An MNRF statement issued after the first reports began to arrive indicated that die-offs occur from time to time and can be caused by low oxygen levels, spawning stress or changing water temperatures. The ministry has been working on testing the specimens.

Fisheries and Oceans Canada (DFO) research scientist Warren Currie agreed that this incident indicated stress-related death due to low oxygen and temperature changes. This was informed by the species involved in the die-offs.

“These species are particularly susceptible to drops in dissolved oxygen (large fishes need more oxygen) and within inland lakes, they can be trapped in embayments (bays) and can’t get out of the zone of low oxygen,” he told The Expositor.

Mr. Currie added that there have been reports of mixed-species fish kills in the Ottawa River this year which were impacted by high flows and spring runoff. He said this year’s cold winter and long spring may have caused a base-level of stress in fish stocks. There were also widespread fish kills in Australia this year during a record heatwave.

The higher precipitation from this past winter caused increased spring runoff, which can contribute to more silt and cloudiness in the water. A cool May and June rapidly gave way to a very hot July, leading to hotter water temperatures.

“The amount of oxygen that water can store is directly related to the temperature. Water at 4°C can only contain 13.1 mg per litre when saturated, but at 15°C the dissolved oxygen max is only 10.1 mg per litre (which is one-quarter less). In inland lakes such as Lake Manitou, the oxygen is also taken up as the sediments warm up and decomposers start to do their work,” said Mr. Currie.

Algoma-Manitoulin MPP Mike Mantha issued a statement last week saying that any sudden changes in the environment require sharp awareness and investigation.

“This is not the first time that this has happened,” said Mr. Mantha. “Hopefully the cause is something natural and simply a part of nature’s own plan for balance.”

The piece in Nature Climate Change stated that the likelihood of more reported fish die-offs is much higher in southern Wisconsin near the 43rd parallel of latitude, as opposed to the 46th parallel in the northern portion of the state. 

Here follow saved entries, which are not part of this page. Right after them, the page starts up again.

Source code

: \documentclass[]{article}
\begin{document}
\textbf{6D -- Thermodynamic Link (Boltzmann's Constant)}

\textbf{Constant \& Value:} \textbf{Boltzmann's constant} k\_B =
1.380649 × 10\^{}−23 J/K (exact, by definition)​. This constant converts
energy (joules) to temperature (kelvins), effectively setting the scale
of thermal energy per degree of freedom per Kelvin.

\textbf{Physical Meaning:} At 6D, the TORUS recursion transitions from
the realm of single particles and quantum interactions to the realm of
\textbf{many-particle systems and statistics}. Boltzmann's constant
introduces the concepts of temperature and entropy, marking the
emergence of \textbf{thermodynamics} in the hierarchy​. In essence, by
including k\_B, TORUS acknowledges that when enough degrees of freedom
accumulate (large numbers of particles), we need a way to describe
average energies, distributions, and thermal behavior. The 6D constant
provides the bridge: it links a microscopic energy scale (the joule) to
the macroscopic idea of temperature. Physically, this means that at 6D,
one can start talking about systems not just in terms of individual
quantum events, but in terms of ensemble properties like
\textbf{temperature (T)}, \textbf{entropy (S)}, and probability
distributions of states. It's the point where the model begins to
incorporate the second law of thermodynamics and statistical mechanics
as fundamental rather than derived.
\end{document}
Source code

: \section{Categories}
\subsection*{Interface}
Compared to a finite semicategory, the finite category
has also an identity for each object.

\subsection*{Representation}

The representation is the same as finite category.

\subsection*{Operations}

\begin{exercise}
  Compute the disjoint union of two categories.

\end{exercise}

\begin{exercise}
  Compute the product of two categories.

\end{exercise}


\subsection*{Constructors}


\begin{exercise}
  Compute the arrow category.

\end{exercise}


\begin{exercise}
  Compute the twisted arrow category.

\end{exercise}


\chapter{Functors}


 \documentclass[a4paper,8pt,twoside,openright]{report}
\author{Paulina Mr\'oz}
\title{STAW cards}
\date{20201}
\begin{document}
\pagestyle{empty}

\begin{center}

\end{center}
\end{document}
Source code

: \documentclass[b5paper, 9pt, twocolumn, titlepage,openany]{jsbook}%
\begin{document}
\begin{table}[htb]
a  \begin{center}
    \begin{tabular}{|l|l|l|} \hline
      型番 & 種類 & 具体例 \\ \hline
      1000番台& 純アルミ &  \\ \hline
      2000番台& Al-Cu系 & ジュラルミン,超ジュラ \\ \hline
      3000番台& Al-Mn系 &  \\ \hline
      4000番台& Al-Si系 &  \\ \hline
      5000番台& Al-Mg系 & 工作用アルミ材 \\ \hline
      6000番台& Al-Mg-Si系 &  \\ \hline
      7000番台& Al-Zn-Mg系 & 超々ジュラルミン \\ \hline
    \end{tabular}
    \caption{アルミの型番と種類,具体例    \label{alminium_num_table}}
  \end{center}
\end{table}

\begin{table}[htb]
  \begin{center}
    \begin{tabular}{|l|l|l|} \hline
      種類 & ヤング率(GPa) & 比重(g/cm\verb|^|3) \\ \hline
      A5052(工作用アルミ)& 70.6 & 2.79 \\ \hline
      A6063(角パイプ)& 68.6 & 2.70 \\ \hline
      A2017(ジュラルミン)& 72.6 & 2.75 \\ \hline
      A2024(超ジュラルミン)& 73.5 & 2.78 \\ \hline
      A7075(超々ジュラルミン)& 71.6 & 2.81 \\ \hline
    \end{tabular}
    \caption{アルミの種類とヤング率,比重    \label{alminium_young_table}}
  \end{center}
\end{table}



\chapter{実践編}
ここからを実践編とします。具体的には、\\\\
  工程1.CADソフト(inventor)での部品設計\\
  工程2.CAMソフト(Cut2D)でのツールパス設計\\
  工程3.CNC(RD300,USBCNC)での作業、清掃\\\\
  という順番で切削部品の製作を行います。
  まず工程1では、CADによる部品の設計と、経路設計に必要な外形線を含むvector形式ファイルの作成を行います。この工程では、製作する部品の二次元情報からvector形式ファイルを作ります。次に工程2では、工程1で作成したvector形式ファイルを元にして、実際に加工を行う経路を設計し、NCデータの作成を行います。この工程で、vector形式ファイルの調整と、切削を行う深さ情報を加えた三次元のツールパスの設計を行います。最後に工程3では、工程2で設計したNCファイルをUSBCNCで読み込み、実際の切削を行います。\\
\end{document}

Manitoulin Island resides between 45.5° north and 46° north, so based on the study data, the probability of reported fish die-offs is not likely to skyrocket immediately. However, as Earth continues to warm, that probability will grow with increasing speed.

“The anticipated increases in die-offs will probably accelerate the biological changes expected for north temperate lakes, both in terms of fish community composition and changes in traits of individual fish. For instance, increased summertime die-offs may facilitate warm-water species, such as largemouth bass, continuing to displace cool-water species, such as walleye,” the study noted.

Other conditions such as excessive phosphorus run-off after heavy winter precipitation (which contributes to harmful algal blooms and fish die-offs) are expected to increase in northern temperate lakes. Increased human population density near water bodies is also expected to boost the odds of reported summerkill; however, this data may be skewed because having more people present to report incidents will result in more reports when compared to remote lakes.

“It is possible that a global restructuring or depopulation of freshwater environments will ensue. Whether the observed relationship between extreme environmental conditions and animal die-offs is unique to aquatic ecosystems in this region remains a high-priority future research direction,” the writers stated in their conclusion.

Future predictions about fish die-offs were based on the Representative Concentration Pathway 8.5 worst-case emissions scenario, as the authors state this was the “only scenario available.” Other models do exist that showcase other possibilities for lesser pollution and, if these are taken into account, the likelihood of die-off events attributable to summerkill would decrease.